On March 4, seven months after Bingham died, the department changed the cause of death for two cases to include COVID-19. It did not name the inmates, but noted that one was a male in his early 60s at Albemarle Correctional who died in early August, a profile that matches Billy Bingham.
Advocates have criticized the prison system for not doing enough to protect inmates from the coronavirus. The NAACP sued the Cooper Administration to release low-level, non violent offenders in order to help prevent them from contracting the virus. Also, advocates have said the vaccination rollout in prisons has lagged.
Lauren Brinkley-Rubenstein, of the UNC Center for Health Equity research, said it muddies the waters when politicians make public health decisions.
"Public health interventions should not have a value-based framework," she said. "So if I'm a public health professional thinking about where vaccinations should go, I should be thinking about where it has the biggest impact."
Bingham was not sentenced to death for the crime he committed. And Brinkley-Rubenstein said a punishment should never factor into how an inmate is treated. That should be decided strictly by public-health guidelines.

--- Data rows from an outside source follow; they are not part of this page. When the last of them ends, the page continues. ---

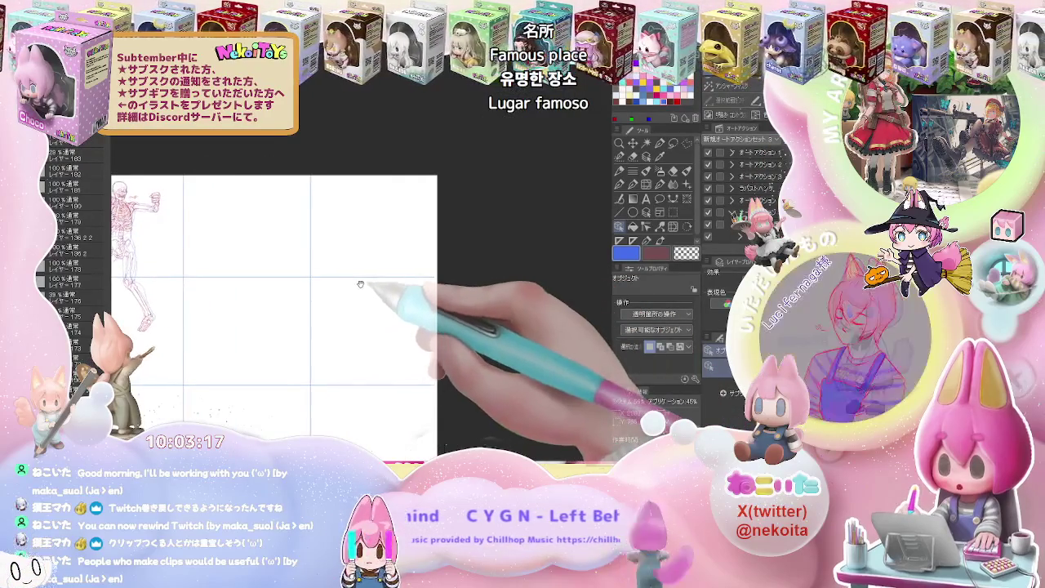
{"action": "key", "text": "minus"}
{"action": "key", "text": "minus"}
{"action": "key", "text": "minus"}
{"action": "key", "text": "asciicircum"}
{"action": "key", "text": "asciicircum"}
{"action": "key", "text": "asciicircum"}
{"action": "mouse_move", "coordinate": [367, 289]}
{"action": "left_mouse_down"}
{"action": "mouse_move", "coordinate": [335, 344]}
{"action": "mouse_move", "coordinate": [343, 365]}
{"action": "left_mouse_up"}
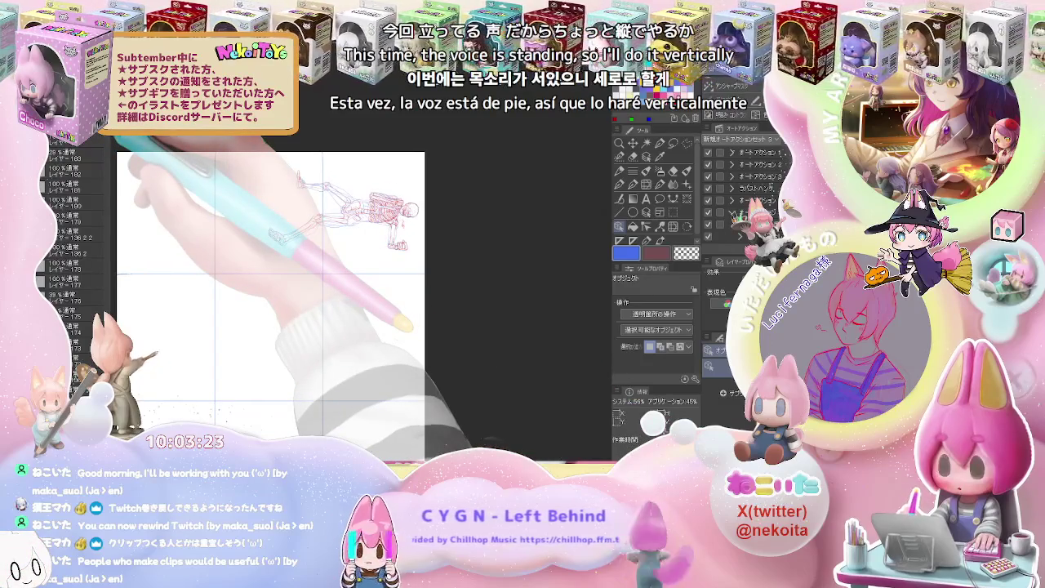
Rotate the small skeleton upright and move it down into a grid cell.
{"action": "key", "text": "ctrl+t"}
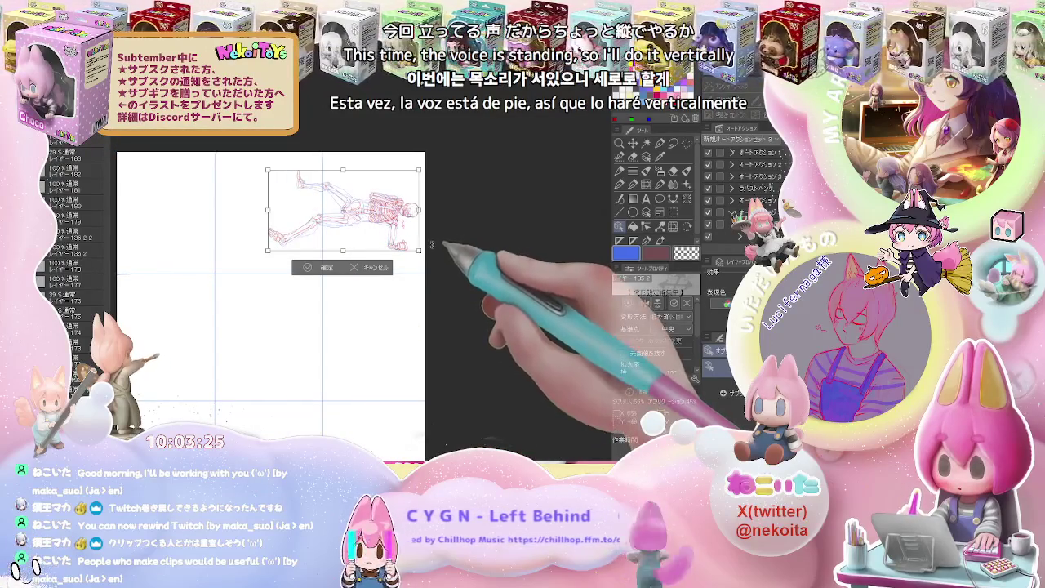
{"action": "left_click_drag", "start_coordinate": [401, 135], "coordinate": [359, 167]}
{"action": "left_click_drag", "start_coordinate": [351, 245], "coordinate": [284, 353]}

"Where are most of the cases?" she asked, rhetorically. "I can't think about deservedness at all because good public health practice can't rely on the circumstances of one person."
In reflecting on his brother, Jay Bingham likes to remember Billy as the young man with the big heart, who would help anyone who needed it.
"I just want him to be remembered as the person he was before he went to prison," he said. "The kind of person he was in life."